[List of tasks]:
a – In the earnings call transcript, what was the effective income tax rate for the full year of 2004?
b – Continue the earnings call transcript from its final line.

[Text section]:
★ ★ ★ ★

The effective tax rate was lower for 2004. The Company appropriately adjusted the deferred tax rates based on changes during the year, and since we are in a deferred-asset position, it reduced the overall income tax expense to an effective rate of 37.1 percent for the full year of 2004.
Going forward, we expect to return to our previous effective income tax rate of approximately 37.3 to 37.4 percent, although there may be changes in that rate on a quarterly or annual basis due to discrete events that take place.
There are no gains on sales of properties expected in the first quarter of 2005. We do anticipate having gains on sales of properties that will be approximately $1m in the last 9 months of 2005, and that gets recorded on the Other Income line item.
Just to clarify, the expansion for this year will have an impact on our weighted-average retail square footage of 4 percent for the full year of 2005. Oftentimes, you can just add the expected comp store sales increase to that weighted average square foot number and come to a number that is very close to our total sales increase expected.
Clarence mentioned our total debt to total cap. It was just under 20 percent at year-end 2004. The cash flow for 2005 is expected to be sufficient to cover the capital expenditures without increasing this financial leverage figure.
I'd like to also introduce to you, who's here with us today, Clancy Ridley, our Chairman, and he will be available to help us answer any questions that the audience may have.
And, Operator, could you go ahead and open up for questions at this time.
Operator
Thank you, sir. [Caller instructions.]
Todd Schwartzman, Sidoti Co.
Todd Schwartzman - Analyst
Could you talk a little bit about the promotional activity levels in Q4 versus a year ago?
Clarence Smith - President and CEO
We really didn't have any unusual promotional activities. I think Dennis mentioned some competitive pricing issues. That's really specific product that we would just match in marketplaces. So I don't think we had any unusual, any particularly different promotional activities. Our credit promotion was similar to the one the previous year, delayed payments and also deferred interest or no interest, so nothing unusual.

★ ★ ★ ★

[Data listing]:
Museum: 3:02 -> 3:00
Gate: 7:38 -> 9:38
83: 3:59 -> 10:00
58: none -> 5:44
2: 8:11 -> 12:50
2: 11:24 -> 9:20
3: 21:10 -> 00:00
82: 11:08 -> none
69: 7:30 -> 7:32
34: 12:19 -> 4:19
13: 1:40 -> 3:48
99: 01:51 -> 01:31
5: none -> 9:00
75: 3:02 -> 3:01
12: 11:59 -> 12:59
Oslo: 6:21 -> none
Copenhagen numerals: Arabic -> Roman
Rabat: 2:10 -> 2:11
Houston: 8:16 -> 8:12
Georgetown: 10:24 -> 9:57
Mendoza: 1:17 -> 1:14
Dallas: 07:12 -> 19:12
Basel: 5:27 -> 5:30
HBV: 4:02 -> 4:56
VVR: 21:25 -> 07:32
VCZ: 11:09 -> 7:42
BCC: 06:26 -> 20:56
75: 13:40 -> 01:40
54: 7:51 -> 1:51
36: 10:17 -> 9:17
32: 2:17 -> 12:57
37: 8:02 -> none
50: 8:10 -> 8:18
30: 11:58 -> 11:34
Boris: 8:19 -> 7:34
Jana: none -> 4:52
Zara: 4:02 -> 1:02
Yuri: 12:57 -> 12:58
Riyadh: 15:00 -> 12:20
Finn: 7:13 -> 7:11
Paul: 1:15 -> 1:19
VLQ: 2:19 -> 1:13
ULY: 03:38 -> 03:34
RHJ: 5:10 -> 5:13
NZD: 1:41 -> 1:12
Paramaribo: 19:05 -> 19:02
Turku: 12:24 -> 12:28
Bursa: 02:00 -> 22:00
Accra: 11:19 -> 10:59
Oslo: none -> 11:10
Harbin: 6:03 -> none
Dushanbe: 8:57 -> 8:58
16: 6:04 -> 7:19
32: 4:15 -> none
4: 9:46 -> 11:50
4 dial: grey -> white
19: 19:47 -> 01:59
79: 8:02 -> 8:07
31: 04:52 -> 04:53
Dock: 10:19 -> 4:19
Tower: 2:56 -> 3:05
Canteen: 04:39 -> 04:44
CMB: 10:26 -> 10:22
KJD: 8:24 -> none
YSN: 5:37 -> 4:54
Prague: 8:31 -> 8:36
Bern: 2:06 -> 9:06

★ ★ ★ ★

[Results for the exercise]:
a – 37.1 percent

b –
Todd Schwartzman - Analyst
In which product categories or areas are causing -- are you experiencing particularly competitive pricing?
Clarence Smith - President and CEO
Well, the most competitive pricing is in branded merchandise other than Havertys' that we're competing with in local markets, and so that's generally in case goods, probably more focused in the bedroom area than any other category. So it's not that we haven't been competitive before; it's just that many people are using those goods to football around, and we make sure we're under their pricing. So we see less of that going forward; I will say that.
Todd Schwartzman - Analyst
And as far as Q1 thus far, what about the store traffic? What are you seeing -- what did you see in February versus January?
Clarence Smith - President and CEO
February was better than January, clearly. We mentioned our written business was equal to the double-digit sales that we reported in total for February, so traffic was very good. It was very good over the holiday. That was a very strong weekend for us. It actually kicked us to the finish we had. So, certainly, I would say that the second half of the month was stronger, and we're very pleased with it.
Todd Schwartzman - Analyst
And my last question is regarding the Internet, you'd mentioned that your goal is to sell, if I heard you correctly, most of the Haverty-branded line over the Internet?
Clarence Smith - President and CEO
Yes.
Todd Schwartzman - Analyst
By a particular point in time? I didn't catch the time horizon.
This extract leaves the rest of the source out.